1. A method for reducing the adhesion tendency during the hot forming of a glass body (1), using at least two moulds (2, 3), which are positioned on either side of the glass body and are brought into contact with the glass body (1) at a temperature, at which the glass body (1) is deformable, whereby the moulds (2, 3) are configured with electrically conductive surfaces (4, 5), wherein the conductive surfaces (4, 5) of the moulds (2, 3) that come in contact with the glass body are supplied with an alternating current.

2. The method as recited in claim 1, wherein the electrically conductive surfaces (4, 5) of the moulds (2, 3) are separated by a distance of 0.6 mm to 30 mm.

3. The method as recited in one of the claims 1 or 2, wherein electrically conductive mould surfaces (4, 5) that are made of a metal, a metal alloy, an electrically conductive ceramic or a conductive coating are used.

4. The method as recited in one of the claims 1 through 3, wherein the alternating current is produced with a frequency of 2000 to 20,000 Hz.

5. The method as recited in one of the claims 1 through 4, wherein the alternating current is produced as square-wave voltage.

6. The method as recited in claim 5, wherein the square-wave voltage is produced as asymmetrical square-wave voltage (8).

7. A device for carrying out the method for reducing the adhesion tendency during the hot forming of a glass body (1) according to one of the claims 1 through 6, using at least two moulds (2, 3), which are positioned on either side of the glass body (1) and are brought into contact with the glass body (1) at a temperature, at which the glass body (1) is deformable, whereby the moulds (2, 3) are configured with an electrically conductive surface (4, 5), wherein the electrically conductive surfaces (4, 5) are connected to an alternating current source (9).

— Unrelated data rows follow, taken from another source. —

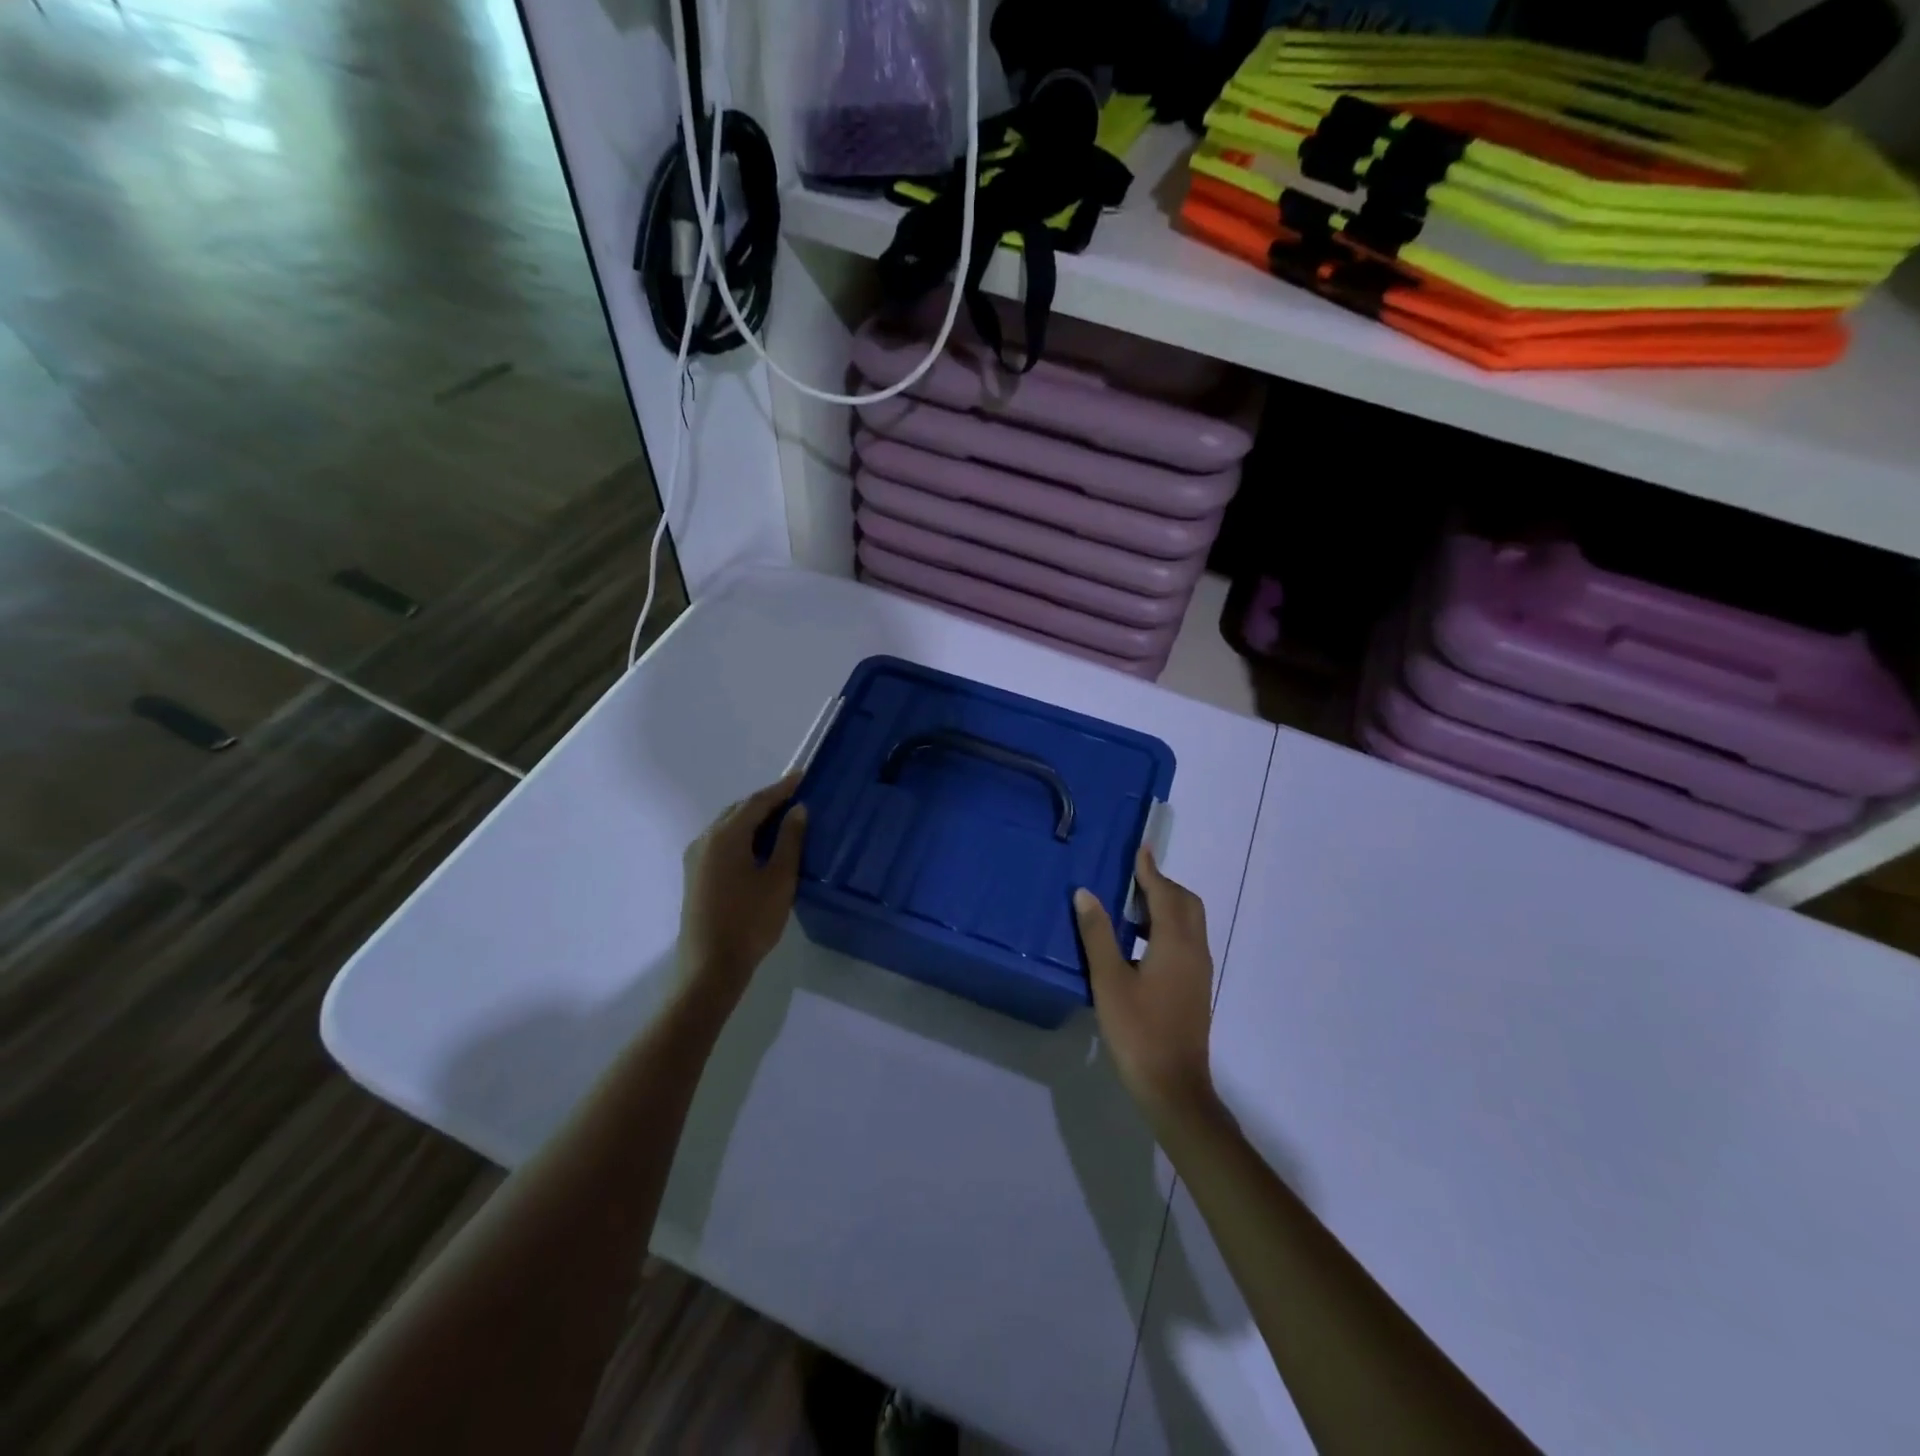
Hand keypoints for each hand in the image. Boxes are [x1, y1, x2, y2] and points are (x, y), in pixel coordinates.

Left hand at [678, 772, 807, 1009]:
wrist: (711, 967)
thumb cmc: (750, 920)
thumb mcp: (779, 879)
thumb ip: (789, 840)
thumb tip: (797, 810)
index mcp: (726, 836)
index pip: (757, 802)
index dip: (782, 788)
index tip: (802, 776)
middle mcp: (705, 839)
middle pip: (739, 810)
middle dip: (766, 801)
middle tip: (795, 798)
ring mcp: (696, 858)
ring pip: (728, 826)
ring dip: (753, 819)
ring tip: (782, 819)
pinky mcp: (695, 875)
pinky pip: (721, 842)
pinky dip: (742, 835)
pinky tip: (759, 846)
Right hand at [1074, 846, 1217, 1129]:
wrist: (1173, 1086)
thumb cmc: (1138, 1030)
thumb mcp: (1109, 980)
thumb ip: (1097, 934)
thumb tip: (1086, 893)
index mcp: (1176, 943)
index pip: (1165, 893)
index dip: (1151, 870)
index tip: (1140, 848)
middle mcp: (1195, 950)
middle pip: (1186, 903)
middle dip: (1162, 885)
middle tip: (1132, 878)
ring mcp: (1199, 971)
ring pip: (1189, 922)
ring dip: (1166, 905)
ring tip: (1131, 905)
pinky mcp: (1195, 987)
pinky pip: (1186, 940)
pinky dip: (1168, 926)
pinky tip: (1140, 941)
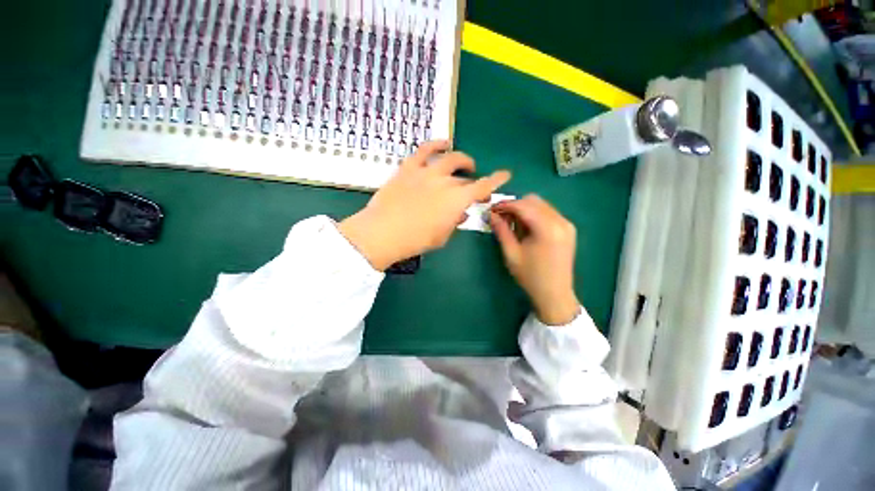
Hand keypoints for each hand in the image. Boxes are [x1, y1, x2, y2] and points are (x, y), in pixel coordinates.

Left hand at [339, 140, 510, 270]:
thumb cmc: (415, 240)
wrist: (383, 233)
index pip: (483, 187)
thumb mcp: (441, 236)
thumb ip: (454, 222)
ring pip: (450, 159)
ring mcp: (427, 172)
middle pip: (465, 179)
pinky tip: (443, 144)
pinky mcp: (409, 167)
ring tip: (465, 164)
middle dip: (474, 184)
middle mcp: (445, 181)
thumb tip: (460, 213)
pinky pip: (424, 150)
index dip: (496, 180)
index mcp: (456, 201)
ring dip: (462, 161)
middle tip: (473, 190)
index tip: (505, 175)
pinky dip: (436, 144)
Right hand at [490, 195, 580, 325]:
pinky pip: (548, 213)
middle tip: (501, 218)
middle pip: (533, 201)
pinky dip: (534, 215)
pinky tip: (526, 228)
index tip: (492, 209)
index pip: (523, 206)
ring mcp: (566, 224)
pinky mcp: (568, 229)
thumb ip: (502, 231)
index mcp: (547, 228)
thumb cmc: (530, 276)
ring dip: (524, 210)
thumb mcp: (511, 253)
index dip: (505, 205)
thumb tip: (492, 215)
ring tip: (512, 224)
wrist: (554, 294)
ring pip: (541, 205)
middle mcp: (560, 221)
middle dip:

8. The device as recited in claim 7, wherein the moulds (2, 3) are equipped with at least one means (10) for adjusting the distance between it and the other mould.

9. The device as recited in claim 7 or 8, wherein the electrically conductive mould surfaces (4, 5) are made of a metal or a metal alloy.

10. The device as recited in claim 9, wherein the conductive surfaces (4, 5) of the moulds (2, 3) have a chromium coating (6).

11. The device as recited in claim 7 or 8, wherein the electrically conductive mould surfaces (4, 5) are configured with various coatings having different electrical conductivities, which said coatings are applied in sections.

12. The device as recited in claims 7 through 11, wherein a square-wave voltage generator (11) is used to generate the alternating current.

13. The device as recited in claim 12, wherein the square-wave voltage generator (11) is designed to generate a frequency of between 2000 and 20,000 Hz.

14. The device as recited in claim 12 or 13, wherein the square-wave voltage generator (11) is designed to generate an asymmetrical square-wave voltage (8).